One of the reasons Verification of Payee works so well is that it never leaves the payer guessing. Instead of a yes/no, it returns one of four clear outcomes, each mapped to a standard SEPA scheme code. Here's how to read them.
Match
The name you entered matches the account holder of the IBAN. This is the expected, low-risk result: the money is going where you intend. The response also includes the responding bank's BIC, confirming which institution answered.
Close match
The name is almost right. This is common and usually legitimate — a missing middle name, a legal name versus a trading name, or a transliteration. The service can return the verified name as a suggestion so you confirm or correct without guessing.
A close match is a prompt, not a failure
Treat it as a chance to double-check, not a reason to abandon the payment. Showing the suggested verified name turns a moment of doubt into a quick confirmation.
No match
The name does not belong to this IBAN. For an expected payee this is a strong signal to stop and re-check — and it is the classic red flag for APP fraud and misdirected payments.
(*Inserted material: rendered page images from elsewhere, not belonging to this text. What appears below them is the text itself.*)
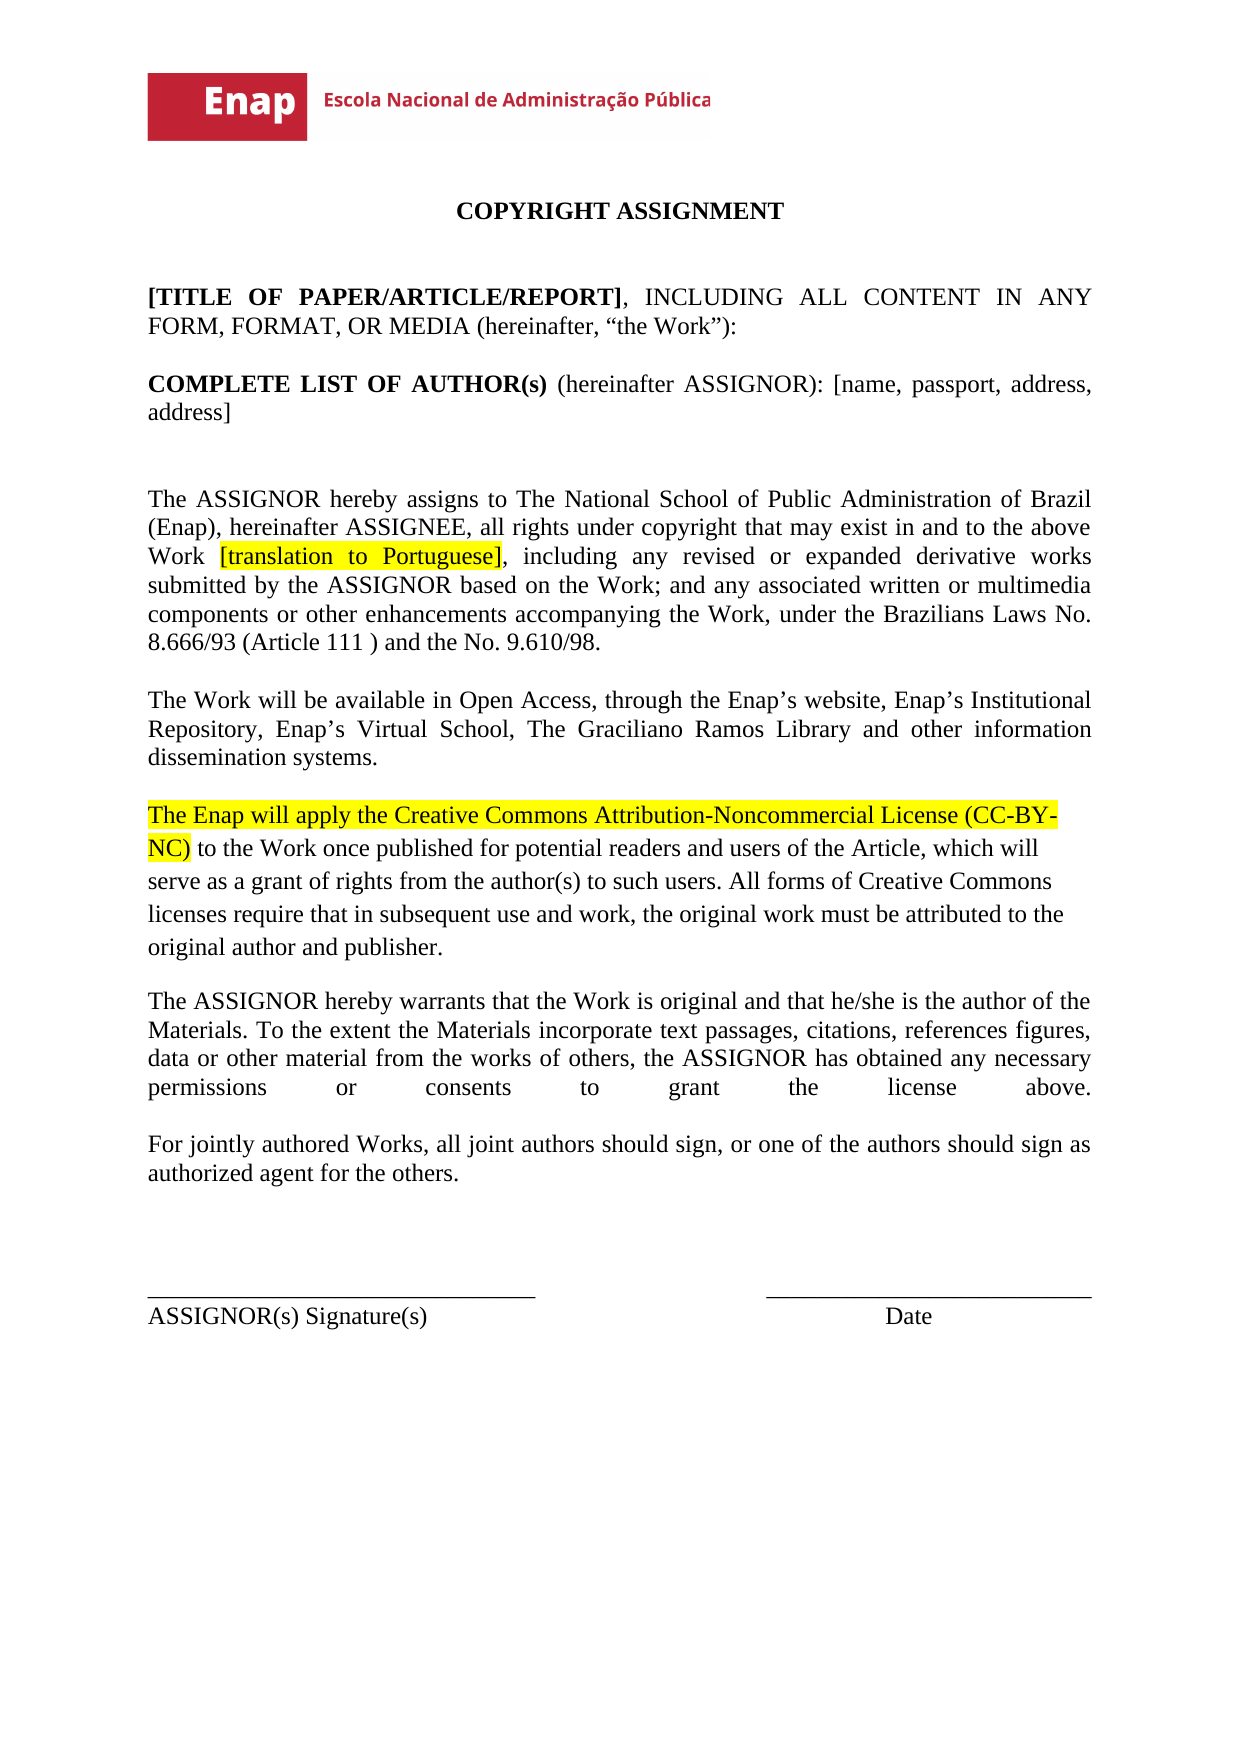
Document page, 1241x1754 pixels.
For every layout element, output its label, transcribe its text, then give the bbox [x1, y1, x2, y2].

text _______________________________ __________________________ [148, 1272, 1092, 1301]
text [TITLE OF PAPER/ARTICLE/REPORT], INCLUDING ALL CONTENT IN ANY FORM, FORMAT, OR MEDIA (hereinafter, “the Work”): [148, 282, 1092, 340]
text The Enap will apply the Creative Commons Attribution-Noncommercial License (CC-BY-NC) to the Work once published for potential readers and users of the Article, which will serve as a grant of rights from the author(s) to such users. All forms of Creative Commons licenses require that in subsequent use and work, the original work must be attributed to the original author and publisher. [148, 800, 1092, 961]
text The ASSIGNOR hereby assigns to The National School of Public Administration of Brazil (Enap), hereinafter ASSIGNEE, all rights under copyright that may exist in and to the above Work [translation to Portuguese], including any revised or expanded derivative works submitted by the ASSIGNOR based on the Work; and any associated written or multimedia components or other enhancements accompanying the Work, under the Brazilians Laws No. 8.666/93 (Article 111 ) and the No. 9.610/98. [148, 484, 1092, 656]
text COMPLETE LIST OF AUTHOR(s) (hereinafter ASSIGNOR): [name, passport, address, address] [148, 369, 1092, 426]
picture [147, 73, 711, 141]
text The Work will be available in Open Access, through the Enap’s website, Enap’s Institutional Repository, Enap’s Virtual School, The Graciliano Ramos Library and other information dissemination systems. [148, 685, 1092, 771]
text The ASSIGNOR hereby warrants that the Work is original and that he/she is the author of the Materials. To the extent the Materials incorporate text passages, citations, references figures, data or other material from the works of others, the ASSIGNOR has obtained any necessary permissions or consents to grant the license above. [148, 986, 1092, 1129]
text COPYRIGHT ASSIGNMENT [148, 196, 1092, 225]
text For jointly authored Works, all joint authors should sign, or one of the authors should sign as authorized agent for the others. [148, 1129, 1092, 1186]
text ASSIGNOR(s) Signature(s) Date [148, 1301, 1092, 1329]
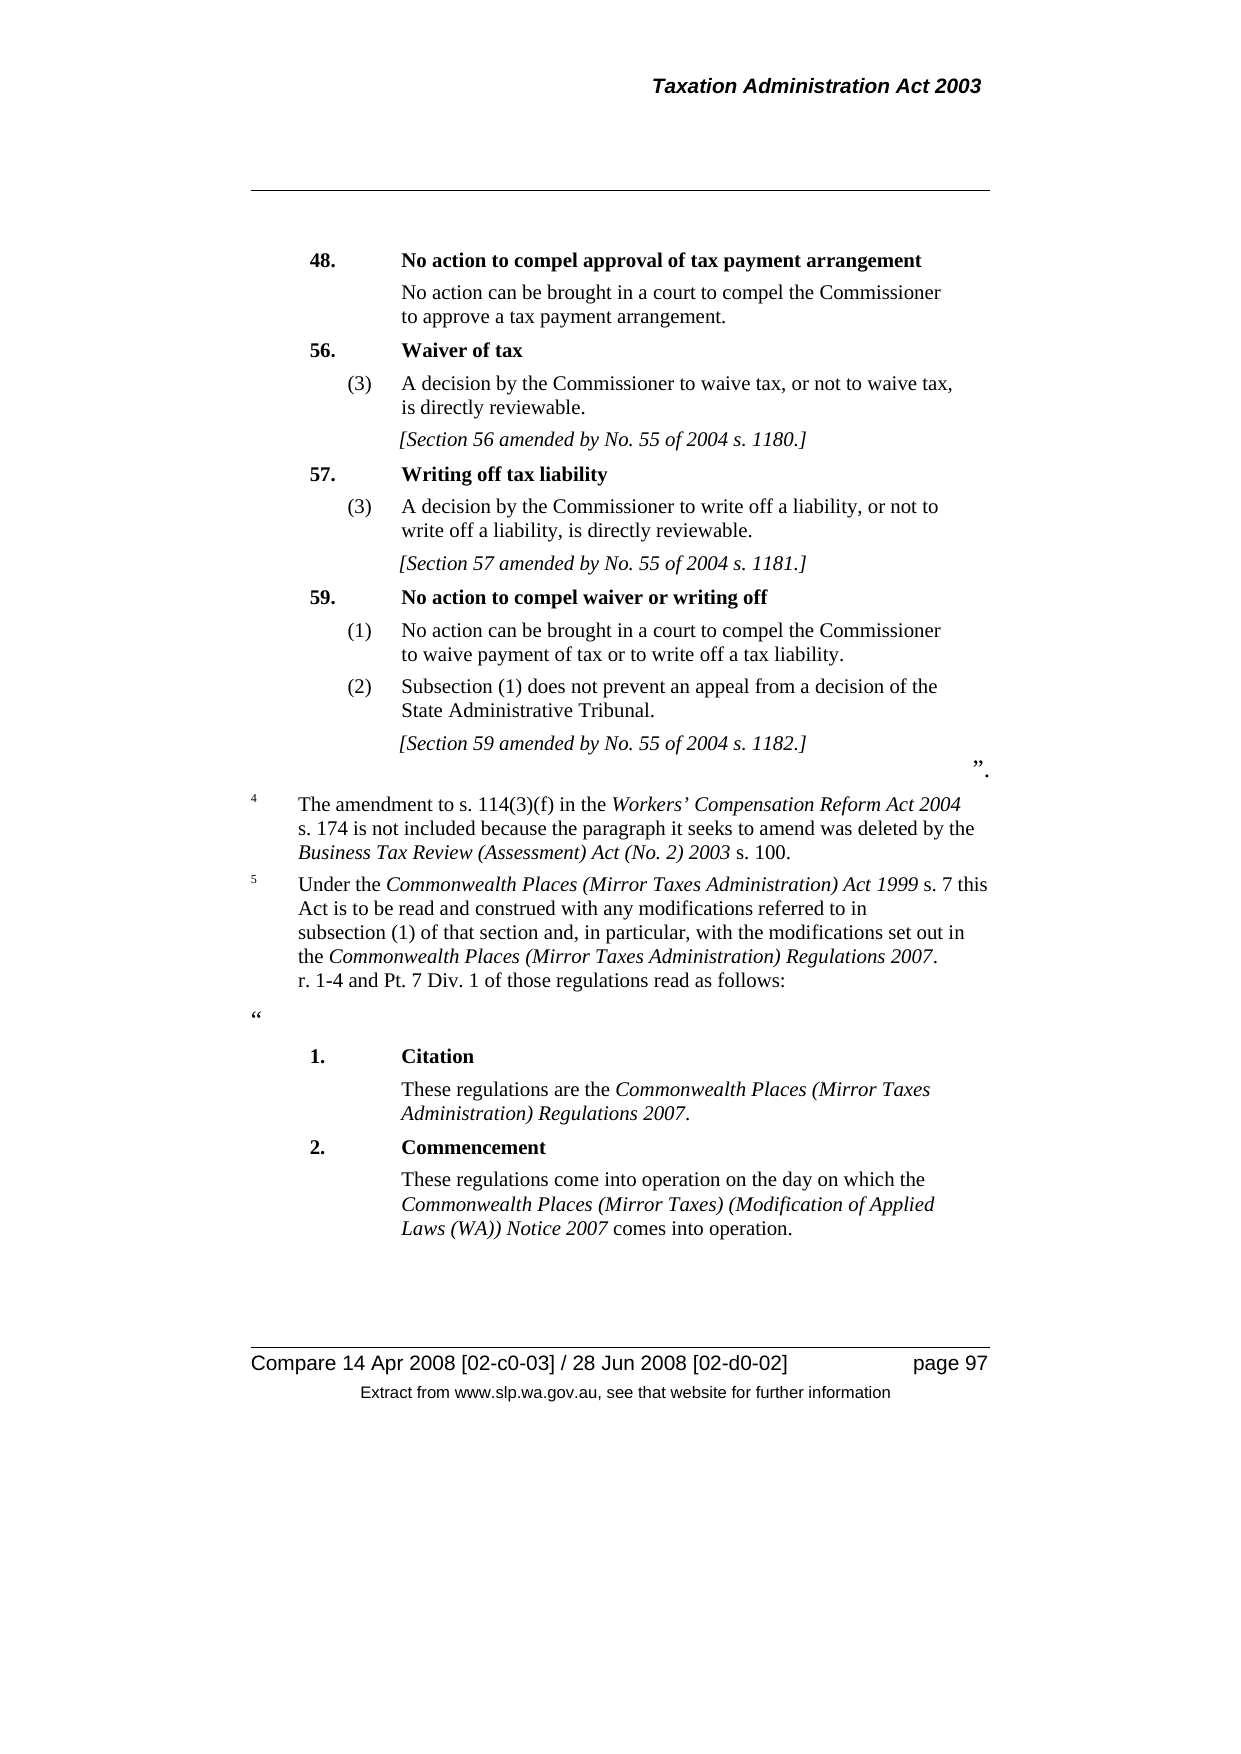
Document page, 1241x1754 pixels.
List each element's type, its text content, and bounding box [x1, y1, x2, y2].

text (3) A decision by the Commissioner to write off a liability, or not to write off a liability, is directly reviewable. [312, 494, 960, 542]
text [Section 57 amended by No. 55 of 2004 s. 1181.] [309, 551, 960, 575]
text 4 The amendment to s. 114(3)(f) in the Workers’ Compensation Reform Act 2004 s. 174 is not included because the paragraph it seeks to amend was deleted by the Business Tax Review (Assessment) Act (No. 2) 2003 s. 100. [251, 792, 990, 864]
subtitle 1. Citation [309, 1044, 960, 1068]
subtitle 56. Waiver of tax [309, 338, 960, 362]
text These regulations come into operation on the day on which the Commonwealth Places (Mirror Taxes) (Modification of Applied Laws (WA)) Notice 2007 comes into operation. [312, 1167, 960, 1239]
subtitle 59. No action to compel waiver or writing off [309, 585, 960, 609]
subtitle 57. Writing off tax liability [309, 462, 960, 486]
text (1) No action can be brought in a court to compel the Commissioner to waive payment of tax or to write off a tax liability. [312, 617, 960, 666]
text 5 Under the Commonwealth Places (Mirror Taxes Administration) Act 1999 s. 7 this Act is to be read and construed with any modifications referred to in subsection (1) of that section and, in particular, with the modifications set out in the Commonwealth Places (Mirror Taxes Administration) Regulations 2007. r. 1-4 and Pt. 7 Div. 1 of those regulations read as follows: [251, 872, 990, 992]
text [Section 56 amended by No. 55 of 2004 s. 1180.] [309, 427, 960, 451]
text [Section 59 amended by No. 55 of 2004 s. 1182.] [309, 730, 960, 754]
text ”. [251, 754, 990, 783]
text No action can be brought in a court to compel the Commissioner to approve a tax payment arrangement. [312, 280, 960, 328]
subtitle 48. No action to compel approval of tax payment arrangement [309, 247, 960, 272]
text These regulations are the Commonwealth Places (Mirror Taxes Administration) Regulations 2007. [312, 1076, 960, 1124]
text (2) Subsection (1) does not prevent an appeal from a decision of the State Administrative Tribunal. [312, 674, 960, 722]
text “ [251, 1005, 990, 1034]
subtitle 2. Commencement [309, 1135, 960, 1159]
text (3) A decision by the Commissioner to waive tax, or not to waive tax, is directly reviewable. [312, 371, 960, 419]
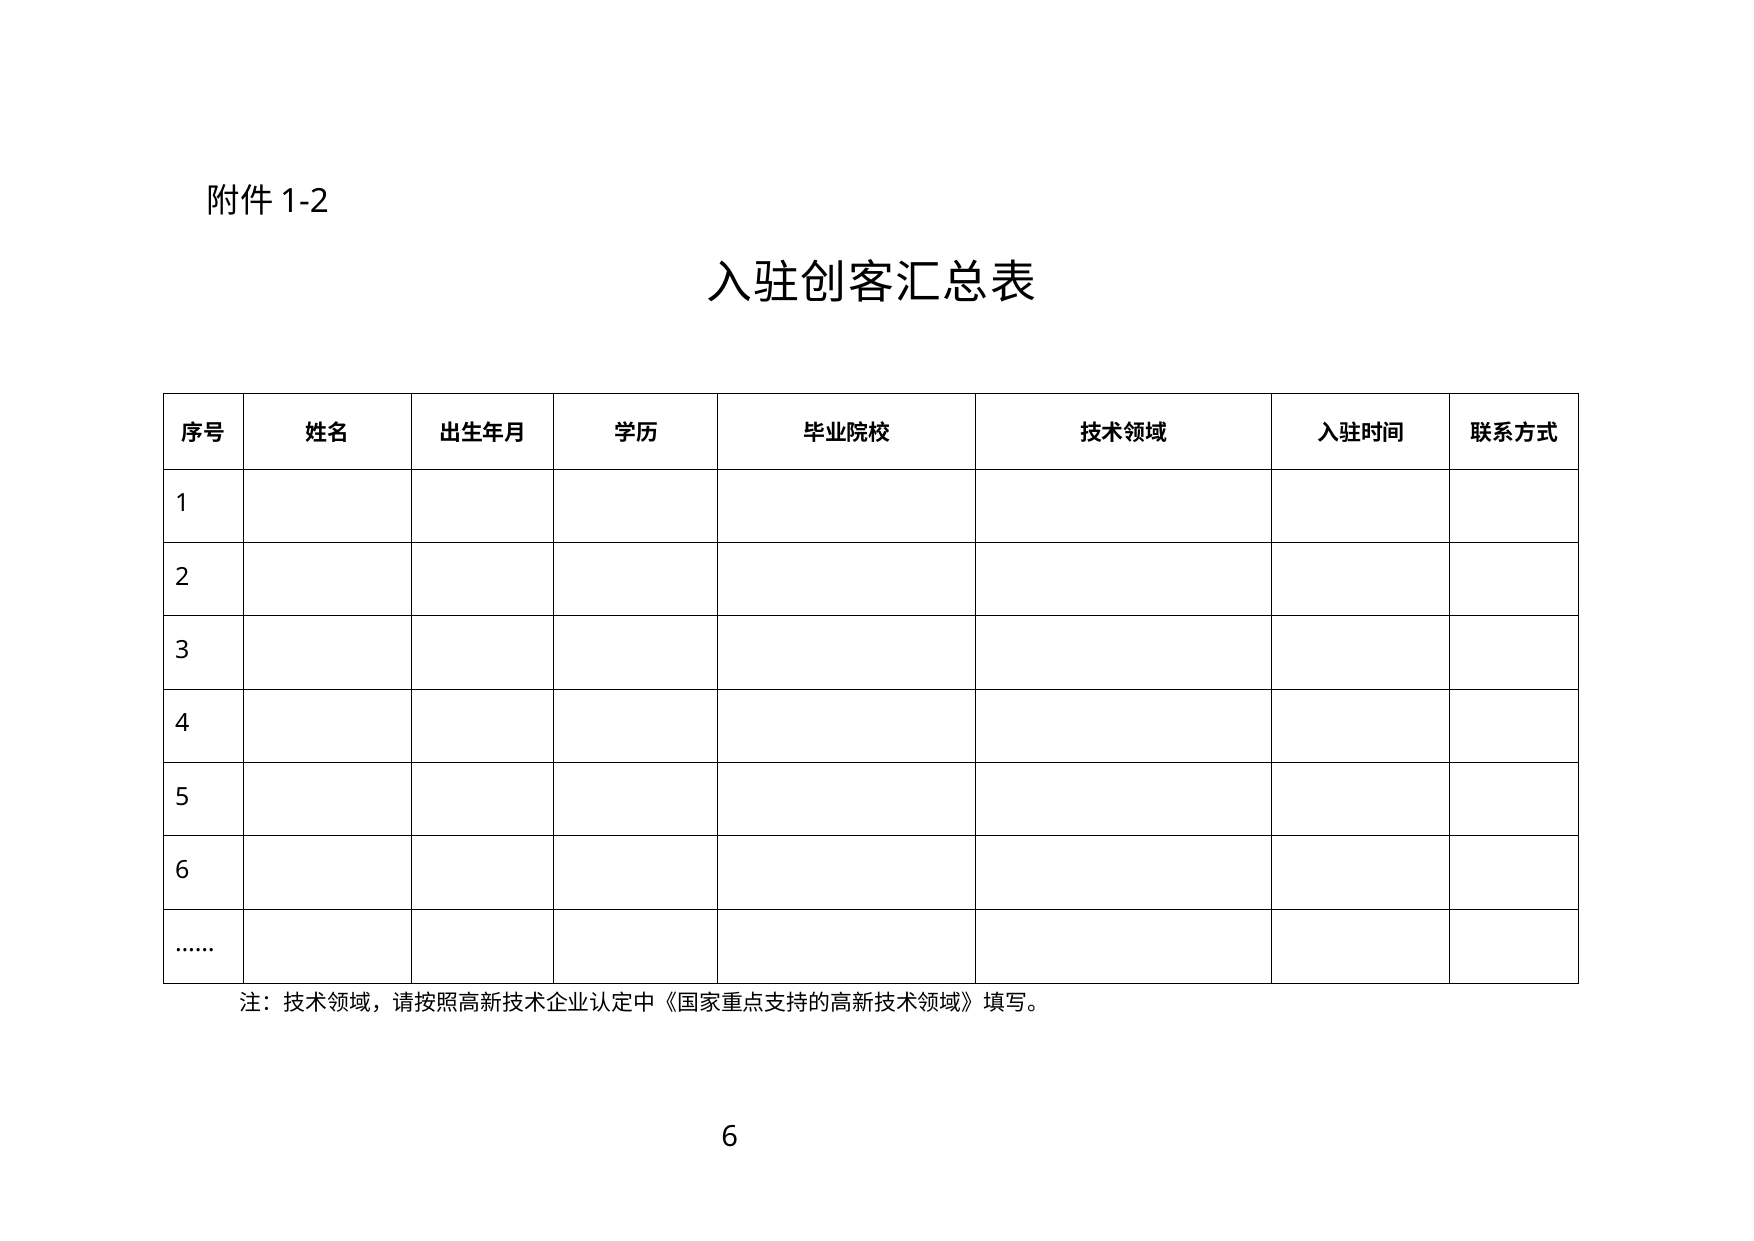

The payment is not blocked automatically; you decide.
Not available
The payee's bank could not verify right now — for example, the institution isn't reachable for VoP at that moment. It's neither good nor bad news; treat a new, unverifiable payee with a little extra caution.
Across all four, VoP stays informative: it advises, but never seizes control of the payment. RoxPay returns these same standardised outcomes, with scheme codes and the responding BIC, via API and dashboard.